C. CAS PARTICULIER DES CONVENTIONS REGULIERES CONCLUES AVANT LA CLOTURE DE L'EXERCICE
18.Dans une société de personnes, la répartition des résultats est déterminée par le pacte social, à défaut de convention, actes ou libéralités contraires passés avant la date de clôture de l'exercice, entre les seuls associés (cf. RM PERICARD, député, JO, Débats AN du 30 août 1993, p. 2707).
19.En cas de démembrement de la propriété des droits ou parts sociales, la répartition du résultat est établie en prenant en compte les droits financiers de l'usufruitier, qui correspondent en pratique au bénéfice courant de l'exploitation (cf n°s 12 et s. ). Cette répartition peut également résulter d'une convention conclue avant la clôture de l'exercice entre le nu-propriétaire et l'usufruitier ou d'un acte modifiant avant cette date les statuts. De même, une convention peut déterminer une répartition entre le nu-propriétaire et l'usufruitier de la charge correspondant à la mise en oeuvre de l'obligation de comblement des pertes.
20.Pour être opposables à l'administration, de tels actes ou conventions doivent être régulièrement conclus et enregistrés avant la clôture de l'exercice. Ils doivent être conformes aux dispositions du code civil et notamment à ses dispositions relatives aux droits de l'usufruitier (articles 582 à 599 du code civil).

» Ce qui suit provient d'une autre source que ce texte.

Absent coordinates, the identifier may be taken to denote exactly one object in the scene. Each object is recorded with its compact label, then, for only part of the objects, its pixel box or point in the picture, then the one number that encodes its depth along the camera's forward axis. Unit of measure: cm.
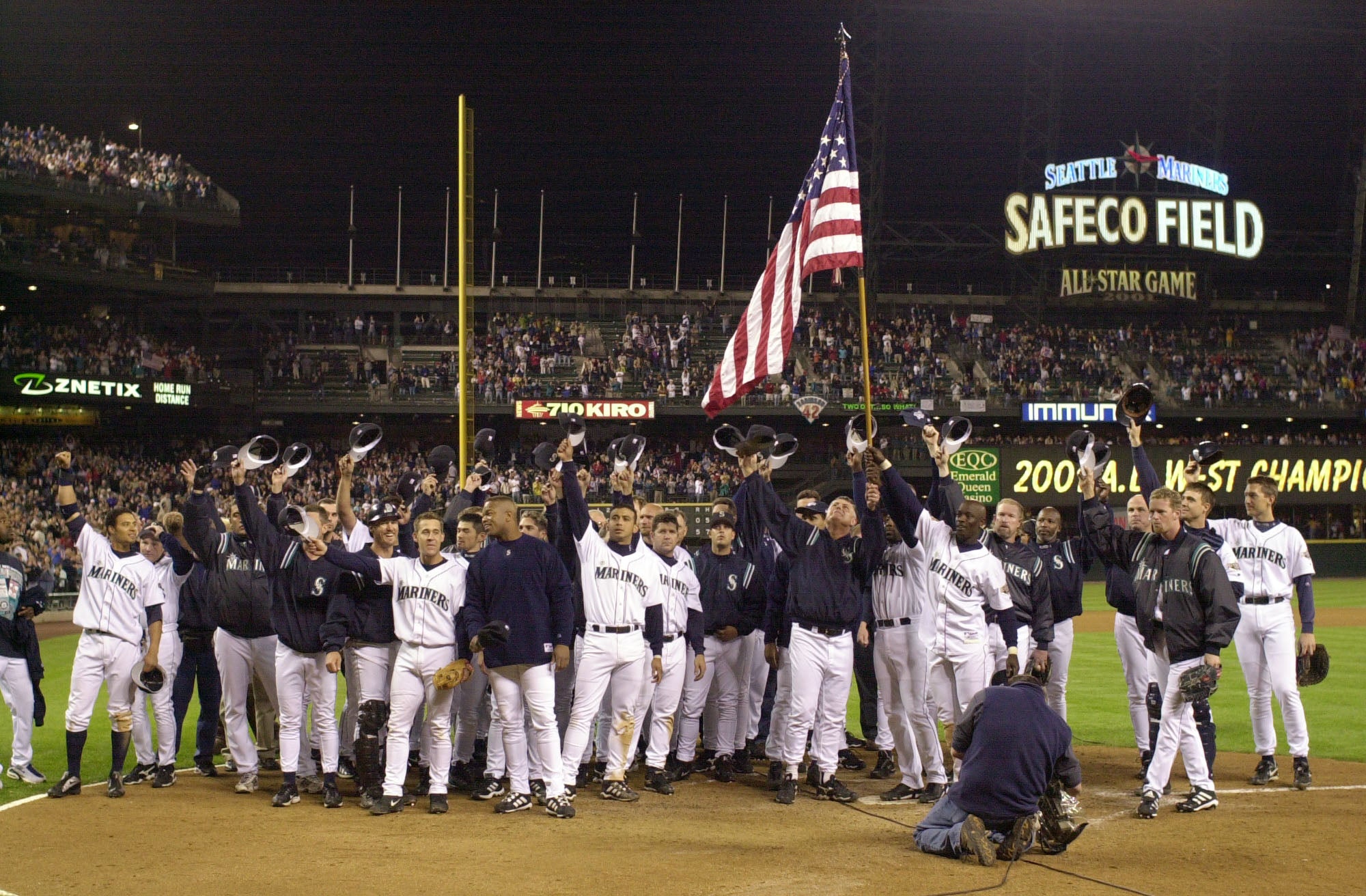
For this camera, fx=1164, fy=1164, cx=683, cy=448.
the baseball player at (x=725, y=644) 970
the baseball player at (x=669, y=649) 895
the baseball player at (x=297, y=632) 836
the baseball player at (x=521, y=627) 807
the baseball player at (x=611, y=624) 845
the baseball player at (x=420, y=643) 812
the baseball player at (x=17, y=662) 910
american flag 993
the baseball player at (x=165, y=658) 895
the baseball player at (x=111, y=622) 857
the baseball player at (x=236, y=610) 885
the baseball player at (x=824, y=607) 855
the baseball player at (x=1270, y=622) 873
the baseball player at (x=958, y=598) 812
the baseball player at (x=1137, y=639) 896
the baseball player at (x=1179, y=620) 773
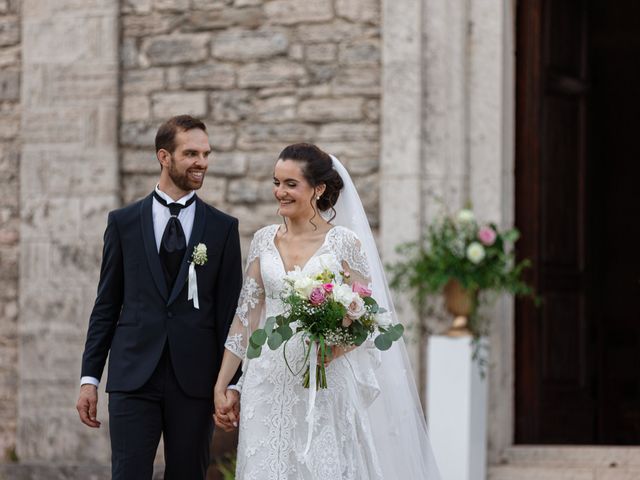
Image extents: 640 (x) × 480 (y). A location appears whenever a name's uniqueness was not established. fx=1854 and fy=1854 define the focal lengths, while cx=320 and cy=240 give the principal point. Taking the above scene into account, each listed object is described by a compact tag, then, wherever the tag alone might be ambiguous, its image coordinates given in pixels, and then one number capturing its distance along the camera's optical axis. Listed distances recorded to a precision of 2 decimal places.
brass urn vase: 10.98
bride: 6.98
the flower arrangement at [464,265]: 10.92
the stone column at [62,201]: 12.04
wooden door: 11.85
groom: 6.85
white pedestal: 10.61
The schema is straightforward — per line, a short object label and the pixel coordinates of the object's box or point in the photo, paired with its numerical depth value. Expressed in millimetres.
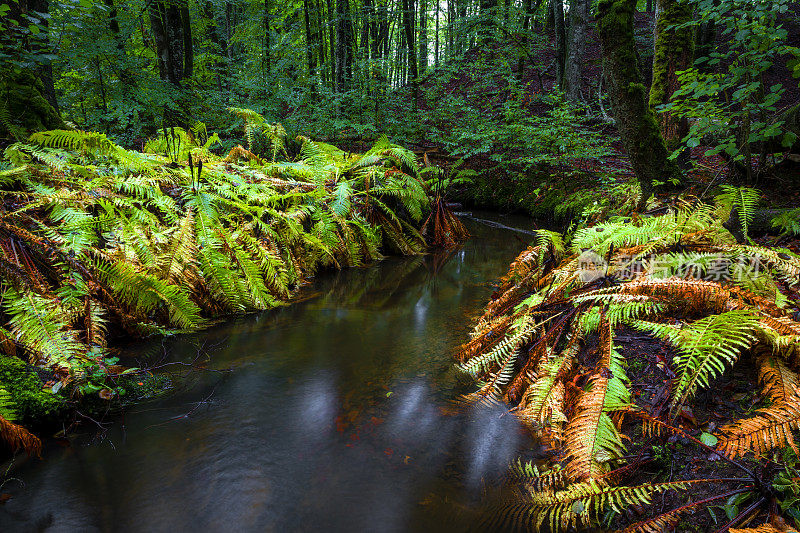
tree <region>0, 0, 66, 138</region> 3598
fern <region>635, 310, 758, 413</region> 1601
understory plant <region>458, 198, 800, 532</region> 1342
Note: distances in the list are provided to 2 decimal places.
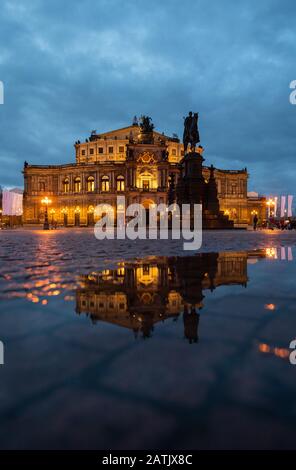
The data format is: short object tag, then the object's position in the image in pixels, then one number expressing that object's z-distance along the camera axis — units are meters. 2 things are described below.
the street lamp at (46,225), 36.06
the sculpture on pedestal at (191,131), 27.06
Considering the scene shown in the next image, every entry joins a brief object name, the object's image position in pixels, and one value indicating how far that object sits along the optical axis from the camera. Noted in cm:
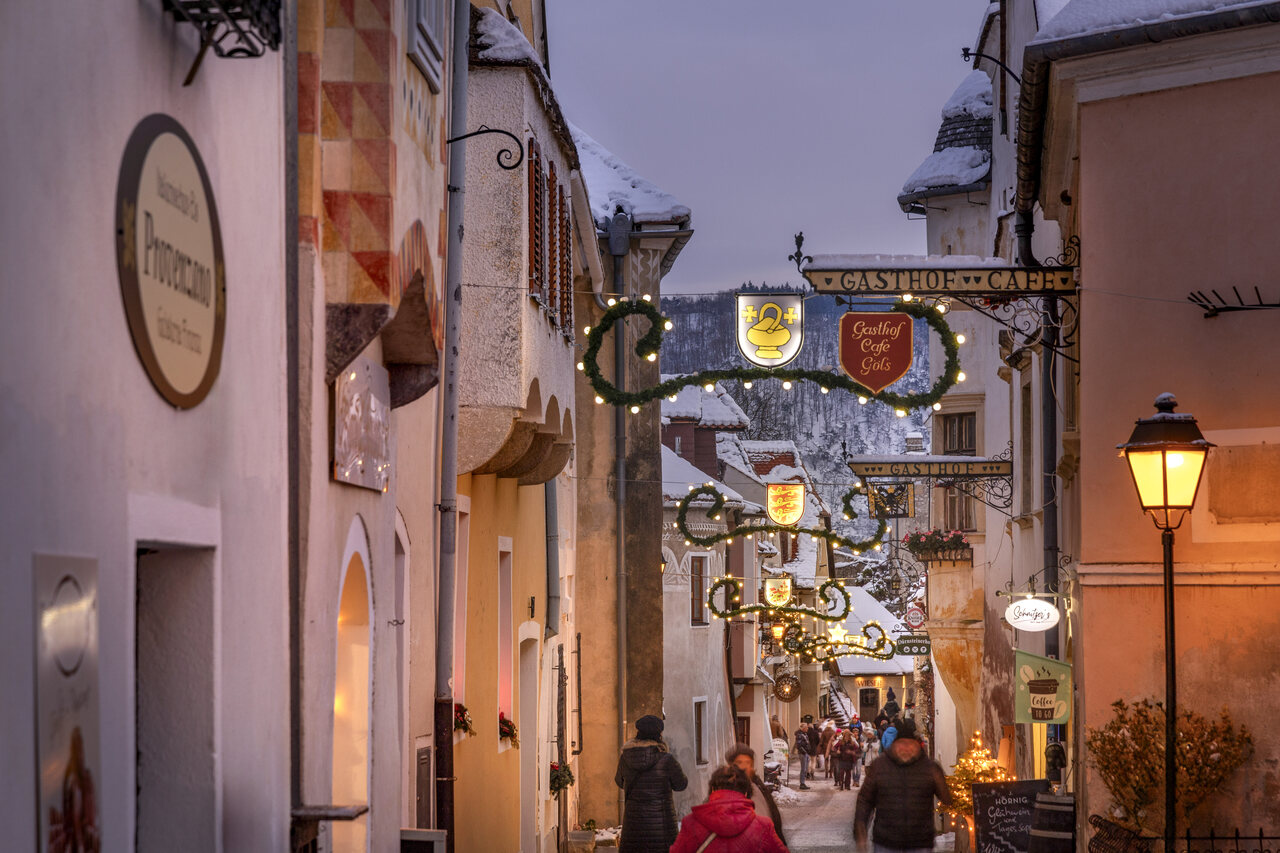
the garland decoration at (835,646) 3488
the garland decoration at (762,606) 2919
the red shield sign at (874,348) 1677
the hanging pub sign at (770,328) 1769
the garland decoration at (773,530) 2247
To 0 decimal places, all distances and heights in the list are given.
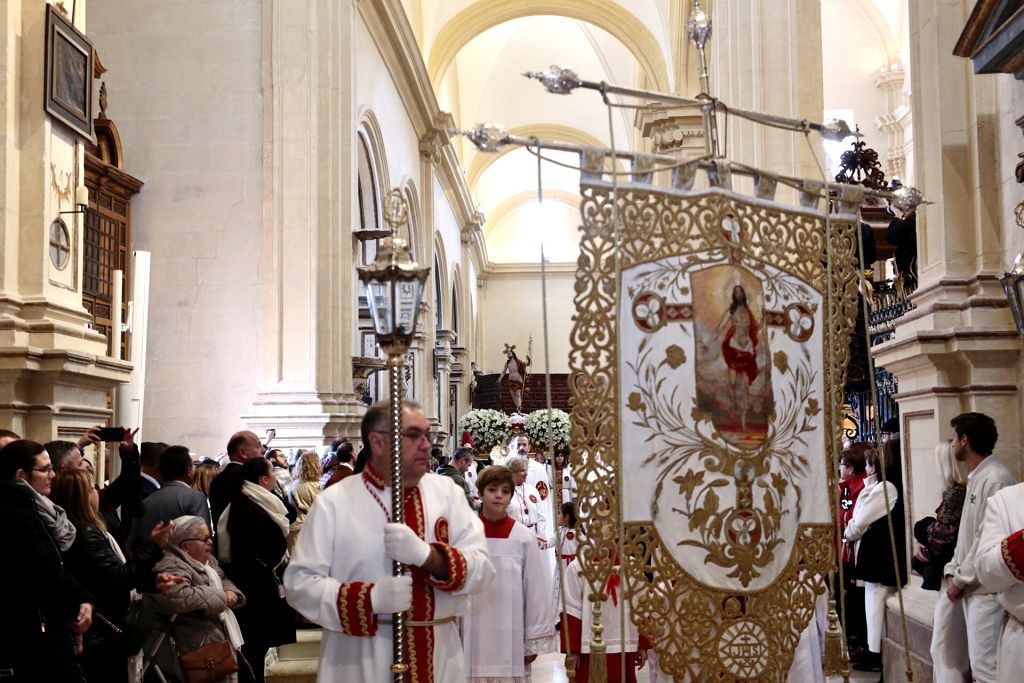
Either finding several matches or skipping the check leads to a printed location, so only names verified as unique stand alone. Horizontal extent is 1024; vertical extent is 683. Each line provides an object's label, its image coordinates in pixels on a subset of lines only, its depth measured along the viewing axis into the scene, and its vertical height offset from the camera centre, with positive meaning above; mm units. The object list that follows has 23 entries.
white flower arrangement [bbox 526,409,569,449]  22719 +609
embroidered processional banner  3980 +109
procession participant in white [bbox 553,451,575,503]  12875 -194
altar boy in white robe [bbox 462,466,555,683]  5695 -736
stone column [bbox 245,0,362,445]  13055 +2557
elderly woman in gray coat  5402 -638
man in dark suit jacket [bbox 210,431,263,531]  7438 +27
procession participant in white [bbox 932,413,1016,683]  5051 -563
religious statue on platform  35156 +2438
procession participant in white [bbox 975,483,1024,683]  4395 -428
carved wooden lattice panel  12312 +2436
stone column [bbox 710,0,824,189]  10812 +3585
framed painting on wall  7871 +2691
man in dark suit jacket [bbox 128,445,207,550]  6320 -220
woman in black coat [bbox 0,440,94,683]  4777 -520
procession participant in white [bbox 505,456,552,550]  11407 -458
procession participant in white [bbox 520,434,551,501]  13688 -229
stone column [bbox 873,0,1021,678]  5930 +926
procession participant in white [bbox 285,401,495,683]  3850 -363
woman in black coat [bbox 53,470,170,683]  5273 -493
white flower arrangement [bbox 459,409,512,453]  24578 +651
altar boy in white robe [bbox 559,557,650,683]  5848 -868
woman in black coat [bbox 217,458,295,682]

21.Dans l'hypothèse où de tels actes ou conventions entraînent une mutation de propriété, l'administration serait fondée à en tirer les conséquences en matière de droits de mutation à titre gratuit. En outre, s'il apparaissait que de telles conventions n'ont été conclues que dans le but d'éluder l'impôt, le service serait en droit d'appliquer la procédure de répression des abus de droit prévue par les dispositions de l'article L 64 du livre des procédures fiscales.